【答案解析】[听力原文]
How Americans See Themselves
Americans do not usually see themselves, when they are in the United States, as representatives of their country. They see themselves as individuals who are different from all other individuals, whether those others are Americans or foreigners. Americans may say they have no culture, since they often think of culture as an overlay of customs to be found only in other countries. Individual Americans may think they choose their own values, rather than having had their value forced on them by the society in which they were born. If you ask them to tell you something about "American culture", they may be unable to answer and they may even deny that there is an "American culture".
Because they think they are responsible as individuals for having chosen their basic values and their way of life, many Americans don't like generalizations others make about them. Generalizations disturb Americans. They may be unhappy with the thought that they hold certain ideas and act in certain way simply because they were born and raised in the U.S, and not because they had consciously thought about those ideas and ways of doing things and chosen the ones they preferred.

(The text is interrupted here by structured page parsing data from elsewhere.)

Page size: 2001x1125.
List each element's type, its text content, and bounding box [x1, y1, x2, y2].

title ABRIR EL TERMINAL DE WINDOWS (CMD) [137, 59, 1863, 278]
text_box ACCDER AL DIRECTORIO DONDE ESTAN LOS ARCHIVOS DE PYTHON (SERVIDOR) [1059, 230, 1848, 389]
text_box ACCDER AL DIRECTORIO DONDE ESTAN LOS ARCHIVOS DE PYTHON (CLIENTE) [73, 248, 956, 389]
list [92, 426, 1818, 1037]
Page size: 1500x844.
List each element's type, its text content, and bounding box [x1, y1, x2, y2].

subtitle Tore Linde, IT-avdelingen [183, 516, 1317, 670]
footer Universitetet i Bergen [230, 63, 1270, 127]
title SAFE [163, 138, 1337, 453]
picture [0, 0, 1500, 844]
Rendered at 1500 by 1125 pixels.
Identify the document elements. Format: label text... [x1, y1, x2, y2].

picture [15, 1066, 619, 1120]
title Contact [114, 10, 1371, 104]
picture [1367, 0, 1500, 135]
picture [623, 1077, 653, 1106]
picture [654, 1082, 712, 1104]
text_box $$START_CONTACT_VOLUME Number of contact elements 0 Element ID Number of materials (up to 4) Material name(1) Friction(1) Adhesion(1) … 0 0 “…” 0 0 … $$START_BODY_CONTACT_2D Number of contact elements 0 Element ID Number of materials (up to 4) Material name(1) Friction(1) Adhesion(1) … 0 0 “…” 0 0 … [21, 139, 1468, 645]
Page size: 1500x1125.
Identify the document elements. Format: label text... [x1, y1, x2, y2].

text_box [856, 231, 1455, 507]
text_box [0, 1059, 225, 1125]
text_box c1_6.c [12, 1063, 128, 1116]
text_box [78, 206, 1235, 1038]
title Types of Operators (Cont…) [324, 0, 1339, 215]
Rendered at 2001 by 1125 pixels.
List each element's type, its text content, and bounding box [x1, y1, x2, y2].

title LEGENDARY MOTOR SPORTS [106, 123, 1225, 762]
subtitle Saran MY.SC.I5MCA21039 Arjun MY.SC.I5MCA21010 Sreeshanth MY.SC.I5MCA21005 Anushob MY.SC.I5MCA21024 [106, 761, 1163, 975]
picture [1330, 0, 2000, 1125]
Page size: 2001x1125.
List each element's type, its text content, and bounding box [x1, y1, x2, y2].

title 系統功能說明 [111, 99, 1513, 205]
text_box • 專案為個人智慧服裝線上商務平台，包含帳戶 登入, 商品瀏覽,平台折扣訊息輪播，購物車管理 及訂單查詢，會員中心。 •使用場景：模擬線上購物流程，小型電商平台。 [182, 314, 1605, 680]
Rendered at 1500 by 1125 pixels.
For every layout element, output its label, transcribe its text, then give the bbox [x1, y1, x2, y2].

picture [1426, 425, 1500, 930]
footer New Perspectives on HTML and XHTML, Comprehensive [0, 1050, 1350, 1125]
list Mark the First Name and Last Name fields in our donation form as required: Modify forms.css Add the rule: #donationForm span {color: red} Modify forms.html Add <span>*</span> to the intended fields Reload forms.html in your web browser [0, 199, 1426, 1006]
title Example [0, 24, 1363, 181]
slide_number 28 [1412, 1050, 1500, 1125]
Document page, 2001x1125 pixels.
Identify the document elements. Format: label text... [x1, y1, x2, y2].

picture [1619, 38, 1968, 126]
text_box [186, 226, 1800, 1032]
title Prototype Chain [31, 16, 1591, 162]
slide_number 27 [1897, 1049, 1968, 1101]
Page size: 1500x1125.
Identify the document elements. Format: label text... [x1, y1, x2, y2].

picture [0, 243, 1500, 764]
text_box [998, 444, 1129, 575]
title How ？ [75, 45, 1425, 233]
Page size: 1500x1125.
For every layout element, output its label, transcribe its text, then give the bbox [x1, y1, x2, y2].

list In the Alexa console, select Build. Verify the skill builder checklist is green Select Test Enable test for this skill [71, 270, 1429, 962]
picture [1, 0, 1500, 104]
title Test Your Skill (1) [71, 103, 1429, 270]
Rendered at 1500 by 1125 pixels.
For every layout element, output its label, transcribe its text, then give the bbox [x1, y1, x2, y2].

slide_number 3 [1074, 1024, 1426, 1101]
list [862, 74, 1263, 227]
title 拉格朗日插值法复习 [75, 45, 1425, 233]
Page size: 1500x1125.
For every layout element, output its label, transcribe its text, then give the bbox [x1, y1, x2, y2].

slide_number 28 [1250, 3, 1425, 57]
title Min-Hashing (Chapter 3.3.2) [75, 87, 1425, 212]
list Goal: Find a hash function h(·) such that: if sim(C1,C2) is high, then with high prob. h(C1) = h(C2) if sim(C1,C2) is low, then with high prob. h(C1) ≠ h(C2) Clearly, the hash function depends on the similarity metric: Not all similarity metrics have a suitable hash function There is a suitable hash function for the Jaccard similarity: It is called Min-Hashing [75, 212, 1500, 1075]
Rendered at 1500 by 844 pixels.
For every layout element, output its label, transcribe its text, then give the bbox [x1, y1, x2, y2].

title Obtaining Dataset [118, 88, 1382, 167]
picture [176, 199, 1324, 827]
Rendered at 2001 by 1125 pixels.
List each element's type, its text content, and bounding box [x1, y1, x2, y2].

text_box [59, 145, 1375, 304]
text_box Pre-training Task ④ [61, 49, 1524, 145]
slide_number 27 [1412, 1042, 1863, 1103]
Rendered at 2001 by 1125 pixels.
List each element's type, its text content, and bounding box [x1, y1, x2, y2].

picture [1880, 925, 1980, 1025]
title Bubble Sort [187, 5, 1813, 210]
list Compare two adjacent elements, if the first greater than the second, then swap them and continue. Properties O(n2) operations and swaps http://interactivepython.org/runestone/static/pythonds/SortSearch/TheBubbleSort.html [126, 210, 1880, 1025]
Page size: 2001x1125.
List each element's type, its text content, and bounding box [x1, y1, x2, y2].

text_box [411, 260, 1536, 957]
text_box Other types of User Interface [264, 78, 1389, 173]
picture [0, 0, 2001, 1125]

At the same time, Americans will readily generalize about various subgroups within their own country. Northerners have fixed views about Southerners, and vice versa. There are fixed views of people from the country and people from the city; people from the coasts and people from inland; people from the Midwest; minority ethnic groups; Texans; New Yorkers; Californians and so on.
Therefore, Americans see few generalizations that can safely be made about them in part because they are "so individualistic" and in part because they think regional and other kinds of differences clearly distinguish Americans of various groups from each other.